Find all the lines in the material below with the word "none", and copy them.

====== Data to examine ======

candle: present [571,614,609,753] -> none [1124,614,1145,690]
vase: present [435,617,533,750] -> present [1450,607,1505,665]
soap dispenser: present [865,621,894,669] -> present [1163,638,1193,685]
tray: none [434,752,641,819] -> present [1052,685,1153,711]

======
====== Data to examine ======

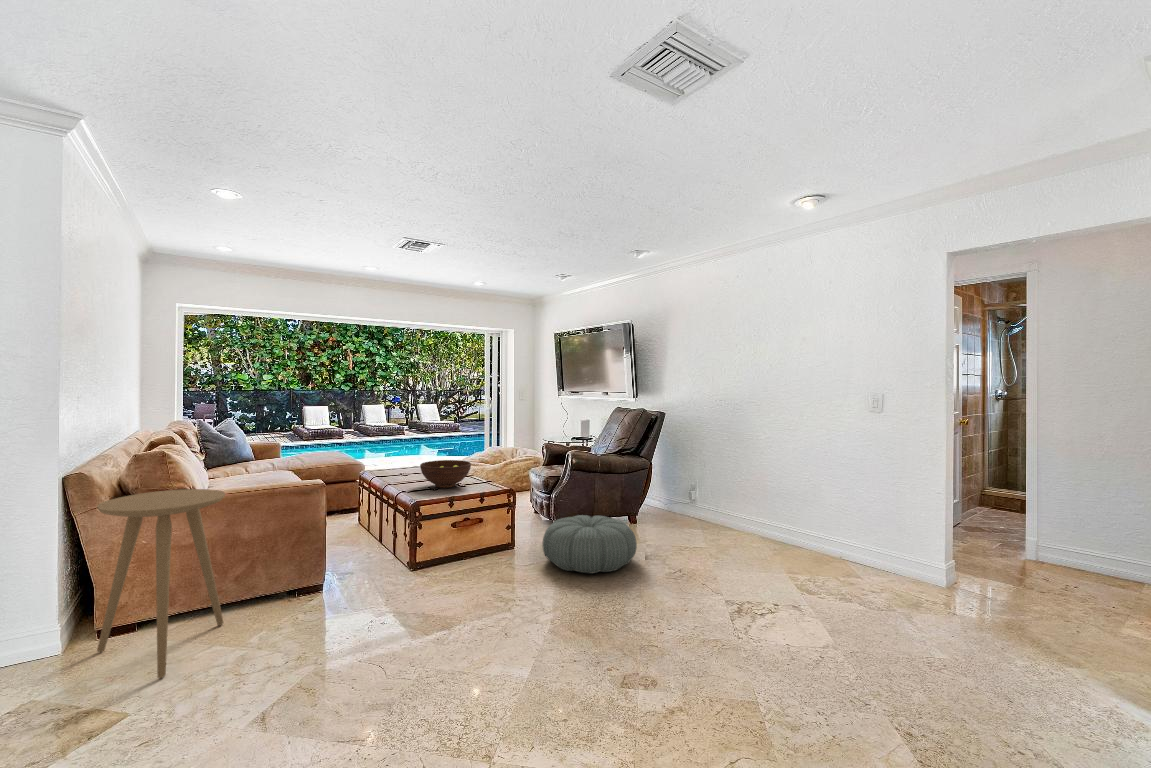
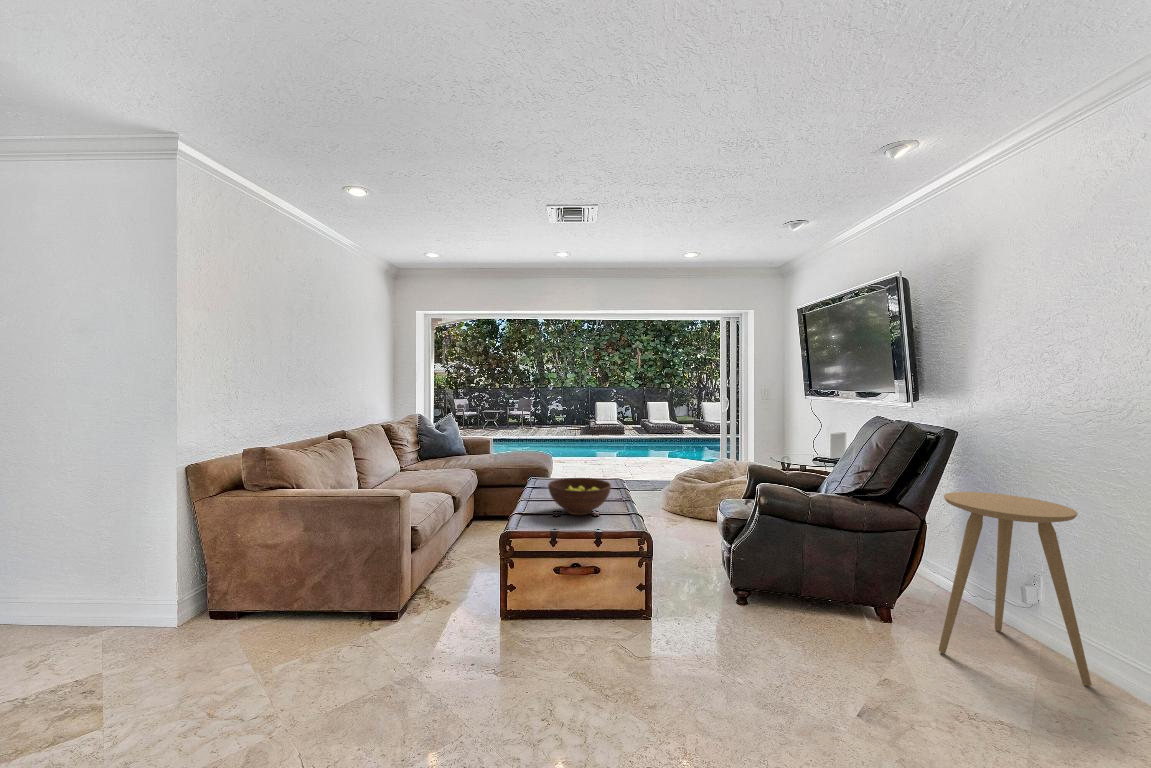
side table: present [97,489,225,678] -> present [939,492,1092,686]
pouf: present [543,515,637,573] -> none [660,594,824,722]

======
====== Data to examine ======

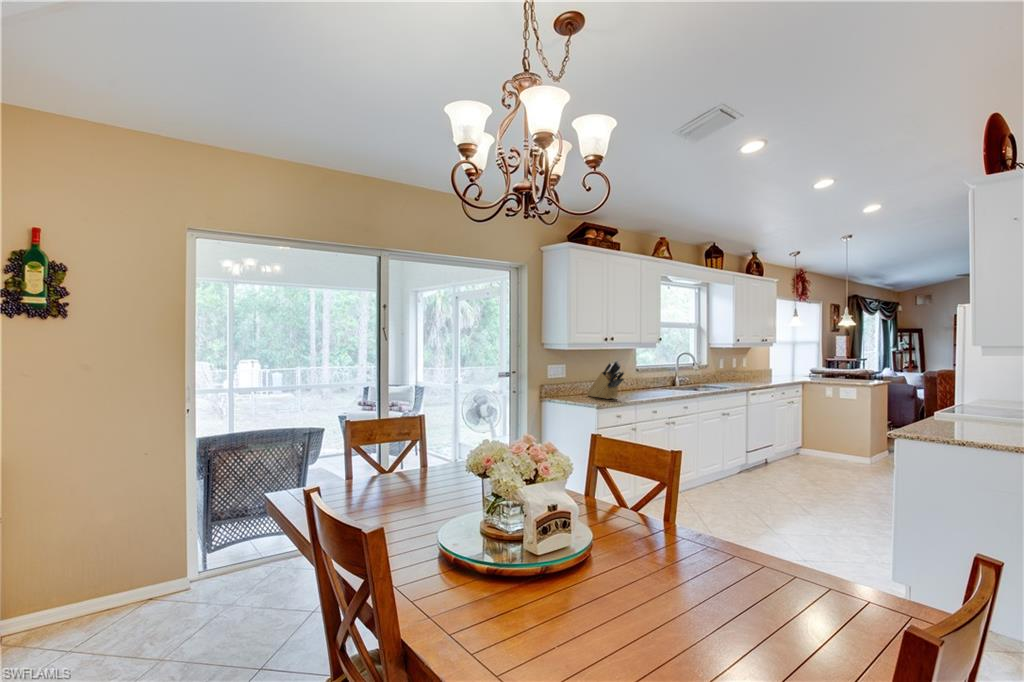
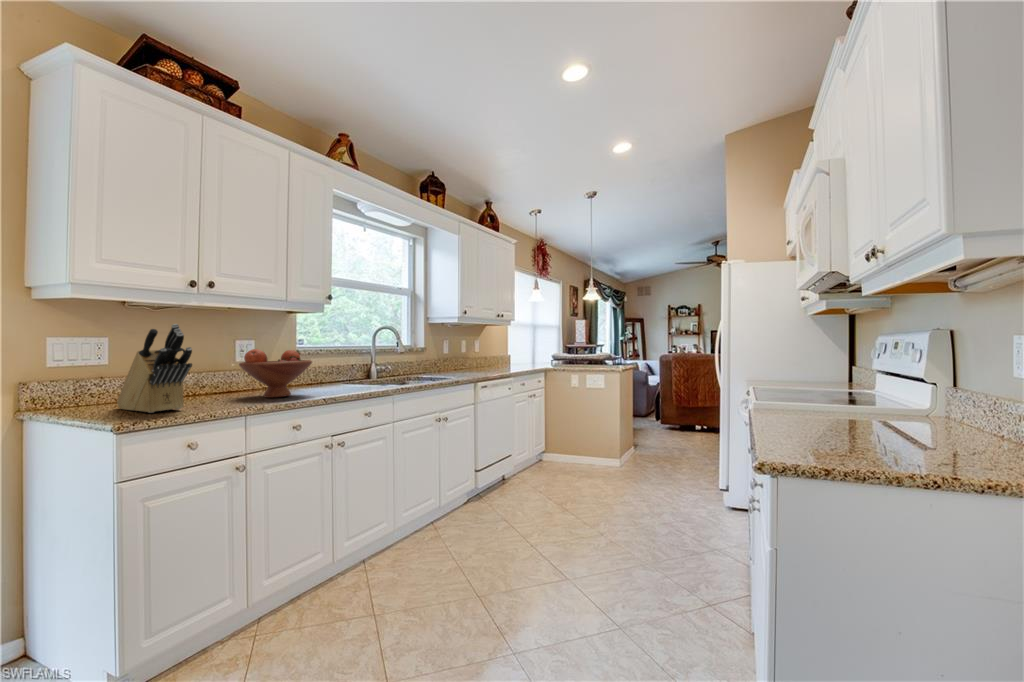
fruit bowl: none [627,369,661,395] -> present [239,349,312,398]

======

- **Answer for this exercise**
candle: present [571,614,609,753] -> none [1124,614,1145,690]
tray: none [434,752,641,819] -> present [1052,685,1153,711]
pouf: present [543,515,637,573] -> none [660,594,824,722]
fruit bowl: none [627,369,661,395] -> present [239,349,312,398]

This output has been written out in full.